Biomechanics of the shoulder after reverse total shoulder arthroplasty
Project Leader: David Ackland
Staff: Marcus Pandy
Collaborators: Associate Professor Martin Richardson (Epworth Healthcare)
Primary Contact: David Ackland (firstname.lastname@example.org)
Keywords: arthritis; biomechanics; biomedical engineering; disease; joint replacement
Disciplines: Biomedical Engineering,Mechanical Engineering
Domains: Convergence of engineering and IT with the life sciences
The shoulder is one of the most complex joints in the human body, and its mechanisms of mobility and stability are frequently debated. Reverse total shoulder arthroplasty is a salvage procedure intended to improve joint mobility and stability in patients with glenohumeral arthritis associated with severe rotator cuff deficiency. At present, however, clinical outcomes are frequently variable, and the biomechanics of the reverse shoulder not well understood.
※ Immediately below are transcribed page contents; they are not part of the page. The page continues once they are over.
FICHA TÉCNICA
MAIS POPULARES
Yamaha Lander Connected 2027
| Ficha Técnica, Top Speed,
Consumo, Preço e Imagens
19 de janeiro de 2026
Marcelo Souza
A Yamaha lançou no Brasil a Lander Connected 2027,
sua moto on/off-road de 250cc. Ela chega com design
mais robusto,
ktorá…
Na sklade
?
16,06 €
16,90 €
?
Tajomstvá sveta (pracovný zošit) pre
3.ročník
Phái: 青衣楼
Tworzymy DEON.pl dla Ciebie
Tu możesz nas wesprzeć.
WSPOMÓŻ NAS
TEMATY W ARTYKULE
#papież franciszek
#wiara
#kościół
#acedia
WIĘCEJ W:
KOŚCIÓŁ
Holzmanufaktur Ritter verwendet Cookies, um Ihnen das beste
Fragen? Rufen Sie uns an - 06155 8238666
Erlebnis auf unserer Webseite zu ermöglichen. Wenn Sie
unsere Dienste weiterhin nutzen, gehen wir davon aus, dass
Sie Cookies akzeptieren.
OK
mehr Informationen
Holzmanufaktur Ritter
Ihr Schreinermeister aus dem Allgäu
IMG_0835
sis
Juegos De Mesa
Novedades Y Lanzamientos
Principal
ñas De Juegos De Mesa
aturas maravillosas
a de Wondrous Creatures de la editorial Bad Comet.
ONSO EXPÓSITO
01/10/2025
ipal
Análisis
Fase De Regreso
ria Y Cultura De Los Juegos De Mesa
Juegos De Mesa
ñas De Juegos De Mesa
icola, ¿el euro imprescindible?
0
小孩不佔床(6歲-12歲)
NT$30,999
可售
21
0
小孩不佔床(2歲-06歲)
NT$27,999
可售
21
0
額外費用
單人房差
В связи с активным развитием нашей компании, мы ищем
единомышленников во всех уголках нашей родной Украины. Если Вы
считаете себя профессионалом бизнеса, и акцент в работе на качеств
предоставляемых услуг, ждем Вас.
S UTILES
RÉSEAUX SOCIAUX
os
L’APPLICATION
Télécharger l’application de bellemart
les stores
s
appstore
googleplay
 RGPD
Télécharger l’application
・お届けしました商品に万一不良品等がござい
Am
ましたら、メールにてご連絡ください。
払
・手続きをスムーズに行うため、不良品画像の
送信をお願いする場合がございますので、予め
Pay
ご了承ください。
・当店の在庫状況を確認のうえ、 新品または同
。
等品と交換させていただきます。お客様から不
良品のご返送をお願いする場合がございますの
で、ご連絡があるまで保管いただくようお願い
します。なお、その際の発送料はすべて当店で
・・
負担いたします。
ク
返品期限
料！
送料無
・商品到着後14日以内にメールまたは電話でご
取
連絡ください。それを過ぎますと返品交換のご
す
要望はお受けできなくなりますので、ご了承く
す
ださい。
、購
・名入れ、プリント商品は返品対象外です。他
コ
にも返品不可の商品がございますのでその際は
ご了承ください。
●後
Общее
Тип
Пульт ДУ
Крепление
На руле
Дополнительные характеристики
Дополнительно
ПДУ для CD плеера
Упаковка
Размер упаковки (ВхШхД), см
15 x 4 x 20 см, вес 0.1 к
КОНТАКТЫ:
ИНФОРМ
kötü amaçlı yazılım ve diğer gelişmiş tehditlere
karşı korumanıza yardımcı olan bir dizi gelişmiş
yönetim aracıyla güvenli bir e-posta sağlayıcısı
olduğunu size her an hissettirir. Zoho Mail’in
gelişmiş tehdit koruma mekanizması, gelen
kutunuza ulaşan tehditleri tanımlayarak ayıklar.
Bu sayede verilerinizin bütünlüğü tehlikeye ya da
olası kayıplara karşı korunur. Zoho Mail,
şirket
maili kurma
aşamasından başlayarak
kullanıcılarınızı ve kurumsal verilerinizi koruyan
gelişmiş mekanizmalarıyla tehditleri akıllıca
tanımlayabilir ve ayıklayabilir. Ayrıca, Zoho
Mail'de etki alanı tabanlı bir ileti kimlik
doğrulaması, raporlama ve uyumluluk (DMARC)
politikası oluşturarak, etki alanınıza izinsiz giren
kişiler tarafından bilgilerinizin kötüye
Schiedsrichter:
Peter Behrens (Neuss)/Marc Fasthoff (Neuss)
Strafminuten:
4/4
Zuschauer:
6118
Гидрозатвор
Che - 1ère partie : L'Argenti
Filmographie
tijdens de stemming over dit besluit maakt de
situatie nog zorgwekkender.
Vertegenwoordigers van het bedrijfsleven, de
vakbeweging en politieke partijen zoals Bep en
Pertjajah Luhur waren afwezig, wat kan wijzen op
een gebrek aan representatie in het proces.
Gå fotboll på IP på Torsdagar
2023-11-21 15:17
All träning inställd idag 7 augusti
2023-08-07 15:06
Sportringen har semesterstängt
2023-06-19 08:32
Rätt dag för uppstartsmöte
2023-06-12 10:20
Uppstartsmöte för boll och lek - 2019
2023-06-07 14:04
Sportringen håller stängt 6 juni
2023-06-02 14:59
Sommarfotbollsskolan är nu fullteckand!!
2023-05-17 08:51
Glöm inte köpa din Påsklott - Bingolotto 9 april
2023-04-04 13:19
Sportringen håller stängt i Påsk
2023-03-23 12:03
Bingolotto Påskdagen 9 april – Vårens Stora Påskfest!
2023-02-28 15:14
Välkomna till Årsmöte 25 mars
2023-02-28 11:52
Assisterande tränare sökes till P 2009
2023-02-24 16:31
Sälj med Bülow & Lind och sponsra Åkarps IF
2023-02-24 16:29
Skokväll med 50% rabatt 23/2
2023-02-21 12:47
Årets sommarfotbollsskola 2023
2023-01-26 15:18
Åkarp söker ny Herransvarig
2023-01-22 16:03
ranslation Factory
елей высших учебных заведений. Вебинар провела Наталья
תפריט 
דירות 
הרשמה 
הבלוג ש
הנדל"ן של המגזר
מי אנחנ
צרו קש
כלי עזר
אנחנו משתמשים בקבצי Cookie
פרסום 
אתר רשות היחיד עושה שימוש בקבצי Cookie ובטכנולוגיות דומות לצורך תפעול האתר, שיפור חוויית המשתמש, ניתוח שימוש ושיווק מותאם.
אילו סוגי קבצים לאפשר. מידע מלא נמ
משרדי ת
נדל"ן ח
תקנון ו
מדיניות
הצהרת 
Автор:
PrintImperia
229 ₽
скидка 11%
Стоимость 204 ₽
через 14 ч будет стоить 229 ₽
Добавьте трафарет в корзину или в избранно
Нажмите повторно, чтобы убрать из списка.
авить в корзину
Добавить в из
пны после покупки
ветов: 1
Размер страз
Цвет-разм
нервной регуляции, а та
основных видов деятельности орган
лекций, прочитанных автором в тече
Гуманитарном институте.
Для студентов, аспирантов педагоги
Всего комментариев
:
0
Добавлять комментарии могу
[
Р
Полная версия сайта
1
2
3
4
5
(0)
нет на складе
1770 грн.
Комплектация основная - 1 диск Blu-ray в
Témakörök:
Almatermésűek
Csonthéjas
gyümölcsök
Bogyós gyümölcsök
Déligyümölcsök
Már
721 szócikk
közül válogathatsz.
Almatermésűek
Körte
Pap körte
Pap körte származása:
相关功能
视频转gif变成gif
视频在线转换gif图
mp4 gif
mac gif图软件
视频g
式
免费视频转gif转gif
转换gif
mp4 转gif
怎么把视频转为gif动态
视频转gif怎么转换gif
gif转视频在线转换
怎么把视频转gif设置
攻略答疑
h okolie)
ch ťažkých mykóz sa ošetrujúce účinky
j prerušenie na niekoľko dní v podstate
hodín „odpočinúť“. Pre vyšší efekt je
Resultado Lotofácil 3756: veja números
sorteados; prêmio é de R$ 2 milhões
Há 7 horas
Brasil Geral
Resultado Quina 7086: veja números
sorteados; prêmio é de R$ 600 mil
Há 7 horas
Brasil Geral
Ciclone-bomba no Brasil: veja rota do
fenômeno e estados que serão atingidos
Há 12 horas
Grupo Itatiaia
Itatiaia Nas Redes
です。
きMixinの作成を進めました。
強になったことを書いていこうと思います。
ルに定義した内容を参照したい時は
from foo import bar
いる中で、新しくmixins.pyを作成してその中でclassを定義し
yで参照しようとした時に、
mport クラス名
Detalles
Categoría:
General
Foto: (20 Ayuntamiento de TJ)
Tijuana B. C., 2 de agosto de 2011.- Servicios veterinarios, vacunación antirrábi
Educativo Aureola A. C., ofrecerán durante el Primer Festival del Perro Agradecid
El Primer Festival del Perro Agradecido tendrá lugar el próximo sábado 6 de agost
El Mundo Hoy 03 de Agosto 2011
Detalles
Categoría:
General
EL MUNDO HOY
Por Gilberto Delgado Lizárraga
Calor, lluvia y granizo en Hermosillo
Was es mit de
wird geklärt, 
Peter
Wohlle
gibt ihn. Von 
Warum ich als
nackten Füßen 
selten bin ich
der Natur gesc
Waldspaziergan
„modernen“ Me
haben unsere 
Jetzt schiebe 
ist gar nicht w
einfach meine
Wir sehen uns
This project will involve using a musculoskeletal model to investigate the behaviour of the shoulder after implantation of a reverse shoulder prosthesis. This computational model will be validated by performing experiments on entire upper-extremity cadavers using an existing dynamic shoulder cadaver testing apparatus. In vitro experiments will be performed in a wet-tissue biomechanics laboratory located in the Department of Anatomy and Neuroscience.
An improved understanding of clinical shoulder biomechanics, shoulder disease and trauma, with application to improving surgical treatments, will be achieved. The data produced in this project will provide a critical contribution to the evidence required for advancing engineering and design of shoulder prostheses.